What you have to do: Check every line below for the word "Spiele" and copy each one that has it.

Dataset entries:
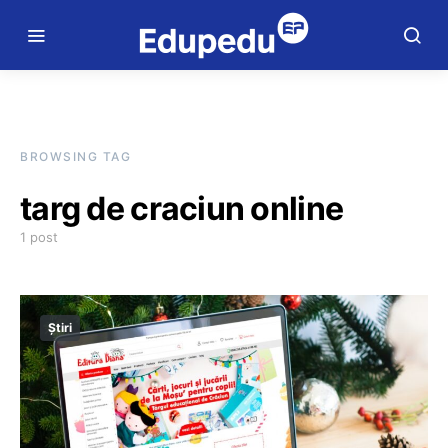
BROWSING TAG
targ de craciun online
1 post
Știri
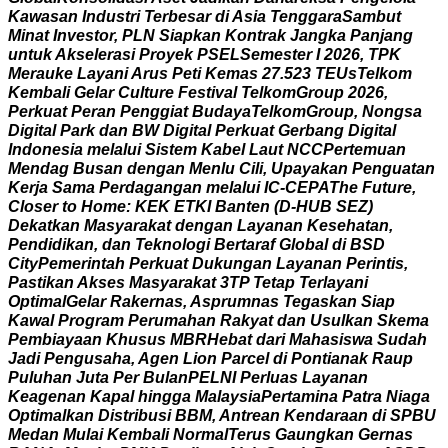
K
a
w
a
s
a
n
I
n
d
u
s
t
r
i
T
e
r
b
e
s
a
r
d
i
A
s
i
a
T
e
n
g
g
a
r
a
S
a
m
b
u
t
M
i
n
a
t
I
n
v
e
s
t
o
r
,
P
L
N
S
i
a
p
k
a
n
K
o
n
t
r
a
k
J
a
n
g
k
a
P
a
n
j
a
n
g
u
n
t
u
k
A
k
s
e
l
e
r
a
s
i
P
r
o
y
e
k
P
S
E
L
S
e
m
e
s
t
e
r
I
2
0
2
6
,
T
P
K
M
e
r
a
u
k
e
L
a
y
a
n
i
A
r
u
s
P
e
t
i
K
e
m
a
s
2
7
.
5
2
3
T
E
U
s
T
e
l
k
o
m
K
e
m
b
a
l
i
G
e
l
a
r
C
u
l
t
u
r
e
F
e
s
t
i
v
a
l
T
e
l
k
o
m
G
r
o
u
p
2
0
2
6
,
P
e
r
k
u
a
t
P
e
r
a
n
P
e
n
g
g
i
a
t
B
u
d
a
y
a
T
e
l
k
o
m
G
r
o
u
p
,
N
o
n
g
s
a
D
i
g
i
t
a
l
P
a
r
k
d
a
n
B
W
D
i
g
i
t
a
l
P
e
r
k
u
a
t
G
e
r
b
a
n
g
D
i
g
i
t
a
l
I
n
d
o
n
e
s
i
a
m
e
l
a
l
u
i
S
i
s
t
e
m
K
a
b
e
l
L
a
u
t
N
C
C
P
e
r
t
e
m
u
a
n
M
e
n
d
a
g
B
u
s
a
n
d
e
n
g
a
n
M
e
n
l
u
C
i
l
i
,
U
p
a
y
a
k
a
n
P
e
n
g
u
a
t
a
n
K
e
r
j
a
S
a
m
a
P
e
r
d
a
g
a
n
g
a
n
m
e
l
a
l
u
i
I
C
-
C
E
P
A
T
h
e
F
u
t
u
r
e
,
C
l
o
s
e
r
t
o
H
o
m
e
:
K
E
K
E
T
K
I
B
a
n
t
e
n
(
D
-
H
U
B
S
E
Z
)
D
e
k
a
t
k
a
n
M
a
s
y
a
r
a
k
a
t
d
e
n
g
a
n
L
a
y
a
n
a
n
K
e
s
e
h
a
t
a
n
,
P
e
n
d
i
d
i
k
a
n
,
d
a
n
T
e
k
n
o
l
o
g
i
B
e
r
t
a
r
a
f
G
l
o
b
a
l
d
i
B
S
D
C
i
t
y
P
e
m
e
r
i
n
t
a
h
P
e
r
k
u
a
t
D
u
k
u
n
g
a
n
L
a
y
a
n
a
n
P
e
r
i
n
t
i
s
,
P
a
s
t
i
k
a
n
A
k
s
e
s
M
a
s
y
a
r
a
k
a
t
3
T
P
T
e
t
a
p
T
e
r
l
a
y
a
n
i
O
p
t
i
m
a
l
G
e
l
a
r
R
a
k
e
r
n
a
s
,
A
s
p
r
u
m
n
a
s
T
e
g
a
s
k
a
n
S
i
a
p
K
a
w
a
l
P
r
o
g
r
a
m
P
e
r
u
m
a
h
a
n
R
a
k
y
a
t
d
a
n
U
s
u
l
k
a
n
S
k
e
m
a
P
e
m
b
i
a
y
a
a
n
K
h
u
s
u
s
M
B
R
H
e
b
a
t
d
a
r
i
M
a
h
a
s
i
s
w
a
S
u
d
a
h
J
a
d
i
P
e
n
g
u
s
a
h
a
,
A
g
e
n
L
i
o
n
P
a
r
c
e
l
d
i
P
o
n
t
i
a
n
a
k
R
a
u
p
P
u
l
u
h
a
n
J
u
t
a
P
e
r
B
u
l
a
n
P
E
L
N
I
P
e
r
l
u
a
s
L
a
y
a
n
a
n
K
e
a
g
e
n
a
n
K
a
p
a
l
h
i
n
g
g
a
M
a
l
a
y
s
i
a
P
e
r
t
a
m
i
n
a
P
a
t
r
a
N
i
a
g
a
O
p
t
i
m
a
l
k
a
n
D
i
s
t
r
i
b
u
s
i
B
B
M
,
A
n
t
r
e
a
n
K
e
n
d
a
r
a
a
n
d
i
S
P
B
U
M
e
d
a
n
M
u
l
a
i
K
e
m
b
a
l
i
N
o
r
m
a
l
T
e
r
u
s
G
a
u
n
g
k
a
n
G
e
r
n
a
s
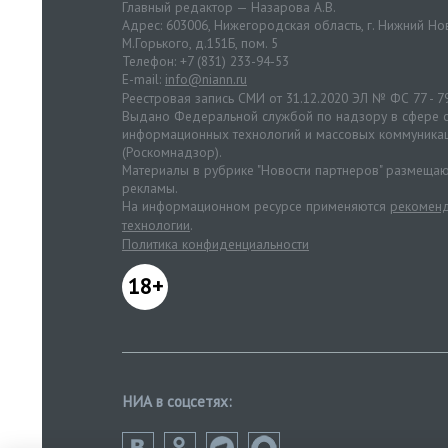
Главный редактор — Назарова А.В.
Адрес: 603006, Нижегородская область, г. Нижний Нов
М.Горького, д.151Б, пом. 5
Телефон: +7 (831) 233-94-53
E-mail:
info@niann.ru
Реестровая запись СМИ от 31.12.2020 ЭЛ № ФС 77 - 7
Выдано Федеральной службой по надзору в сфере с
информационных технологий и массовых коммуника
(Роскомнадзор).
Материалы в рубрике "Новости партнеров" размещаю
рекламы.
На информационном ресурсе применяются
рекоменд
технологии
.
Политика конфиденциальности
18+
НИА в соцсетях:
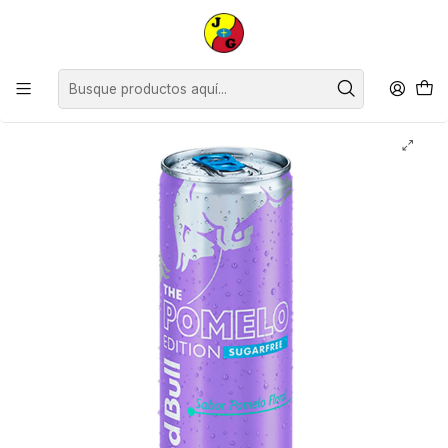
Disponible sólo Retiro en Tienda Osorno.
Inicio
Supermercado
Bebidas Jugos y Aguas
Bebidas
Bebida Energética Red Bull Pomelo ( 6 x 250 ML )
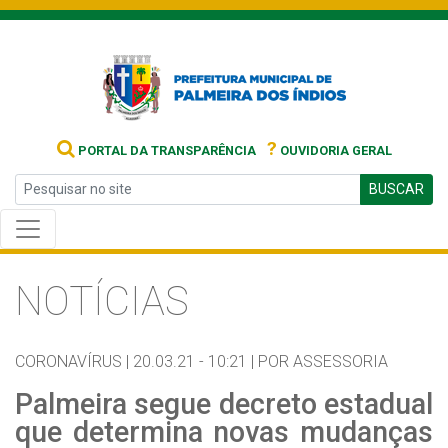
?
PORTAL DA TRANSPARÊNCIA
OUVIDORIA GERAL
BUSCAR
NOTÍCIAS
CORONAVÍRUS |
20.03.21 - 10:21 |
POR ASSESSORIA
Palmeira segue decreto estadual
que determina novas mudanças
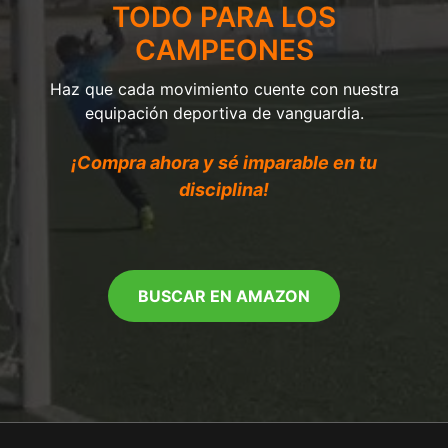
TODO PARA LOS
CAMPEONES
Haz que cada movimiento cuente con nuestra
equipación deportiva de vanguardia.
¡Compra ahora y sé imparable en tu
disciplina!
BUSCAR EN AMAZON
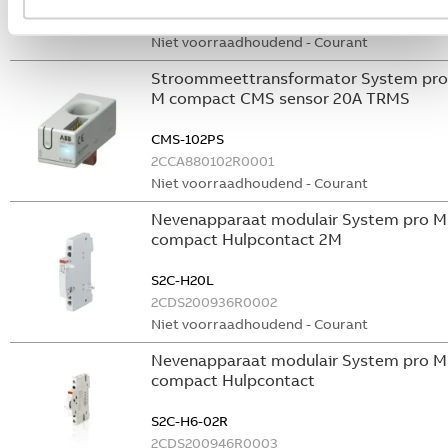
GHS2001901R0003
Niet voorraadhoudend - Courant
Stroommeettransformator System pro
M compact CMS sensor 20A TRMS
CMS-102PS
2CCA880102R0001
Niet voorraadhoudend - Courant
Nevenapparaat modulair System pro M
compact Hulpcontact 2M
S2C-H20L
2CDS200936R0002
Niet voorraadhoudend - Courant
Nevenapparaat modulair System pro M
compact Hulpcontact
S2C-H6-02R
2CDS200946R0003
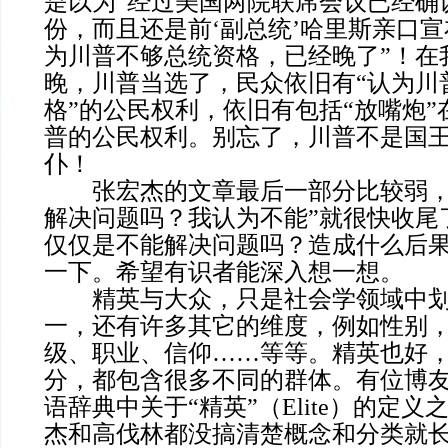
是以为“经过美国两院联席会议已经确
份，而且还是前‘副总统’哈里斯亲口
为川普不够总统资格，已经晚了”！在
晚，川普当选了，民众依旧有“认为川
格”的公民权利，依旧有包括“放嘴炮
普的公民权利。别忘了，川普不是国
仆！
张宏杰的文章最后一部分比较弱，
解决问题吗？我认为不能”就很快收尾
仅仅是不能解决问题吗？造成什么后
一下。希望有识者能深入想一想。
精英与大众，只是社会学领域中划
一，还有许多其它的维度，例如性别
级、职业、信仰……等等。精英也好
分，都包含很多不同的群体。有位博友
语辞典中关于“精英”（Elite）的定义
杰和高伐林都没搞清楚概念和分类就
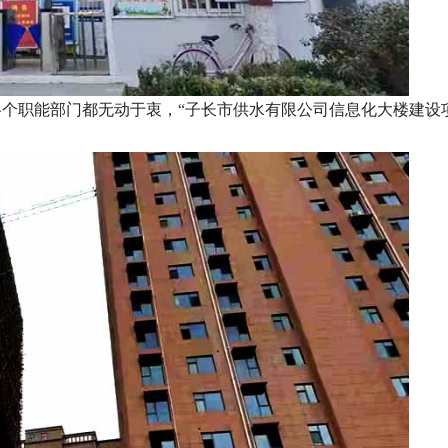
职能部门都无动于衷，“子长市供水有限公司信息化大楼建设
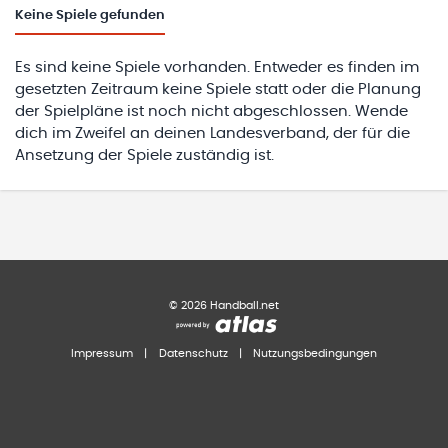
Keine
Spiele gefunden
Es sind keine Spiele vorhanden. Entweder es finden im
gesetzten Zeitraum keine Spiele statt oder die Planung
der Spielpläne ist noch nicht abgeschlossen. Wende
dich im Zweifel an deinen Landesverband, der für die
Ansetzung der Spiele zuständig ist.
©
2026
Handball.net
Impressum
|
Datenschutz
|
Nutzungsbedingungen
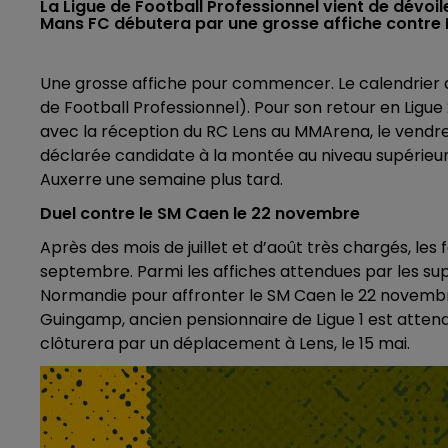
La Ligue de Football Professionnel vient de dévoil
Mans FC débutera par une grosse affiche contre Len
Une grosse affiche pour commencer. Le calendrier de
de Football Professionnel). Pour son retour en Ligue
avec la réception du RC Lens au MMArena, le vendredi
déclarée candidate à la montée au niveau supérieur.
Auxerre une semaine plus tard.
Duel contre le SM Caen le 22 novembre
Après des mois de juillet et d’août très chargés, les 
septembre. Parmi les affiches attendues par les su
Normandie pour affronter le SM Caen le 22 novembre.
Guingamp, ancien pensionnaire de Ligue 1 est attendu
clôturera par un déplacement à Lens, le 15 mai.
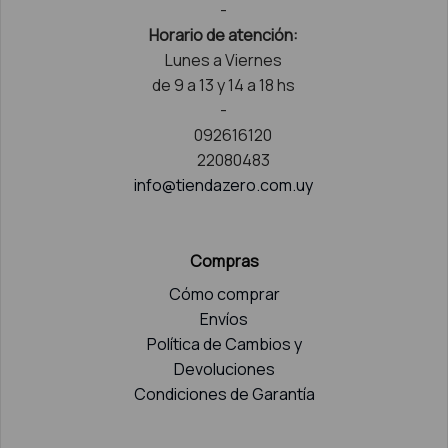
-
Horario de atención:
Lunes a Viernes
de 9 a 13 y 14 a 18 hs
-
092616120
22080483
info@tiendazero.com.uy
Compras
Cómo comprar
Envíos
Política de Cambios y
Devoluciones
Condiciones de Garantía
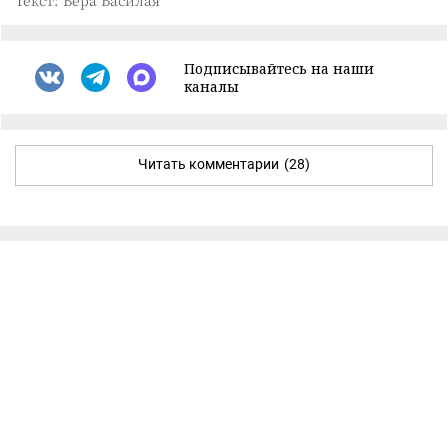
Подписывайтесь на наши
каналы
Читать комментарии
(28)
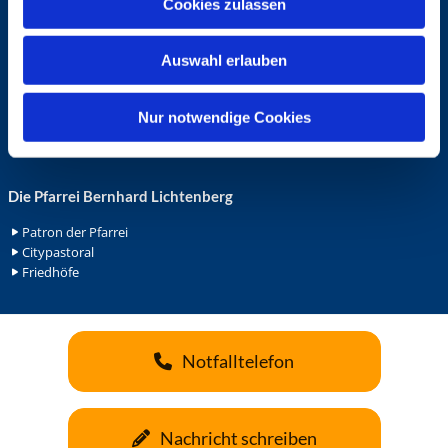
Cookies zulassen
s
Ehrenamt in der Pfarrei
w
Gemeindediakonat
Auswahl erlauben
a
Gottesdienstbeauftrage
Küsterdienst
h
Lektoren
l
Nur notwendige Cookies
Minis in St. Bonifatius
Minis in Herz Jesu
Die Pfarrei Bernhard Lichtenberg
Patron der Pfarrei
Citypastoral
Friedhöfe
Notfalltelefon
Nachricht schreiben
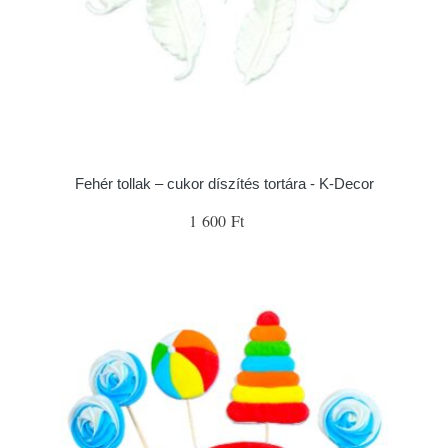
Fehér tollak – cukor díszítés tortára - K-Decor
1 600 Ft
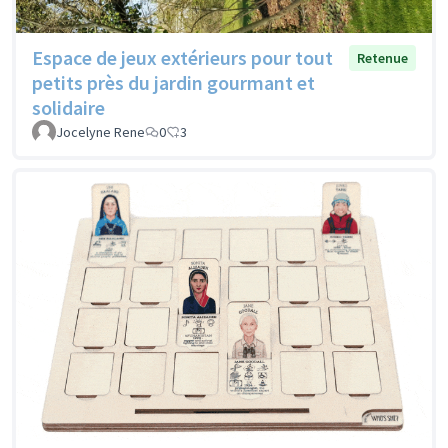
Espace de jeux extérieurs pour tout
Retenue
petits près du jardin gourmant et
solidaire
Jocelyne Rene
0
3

Task response:
Spiele gefunden
Es sind keine Spiele vorhanden. Entweder es finden im
gesetzten Zeitraum keine Spiele statt oder die Planung
Ansetzung der Spiele zuständig ist.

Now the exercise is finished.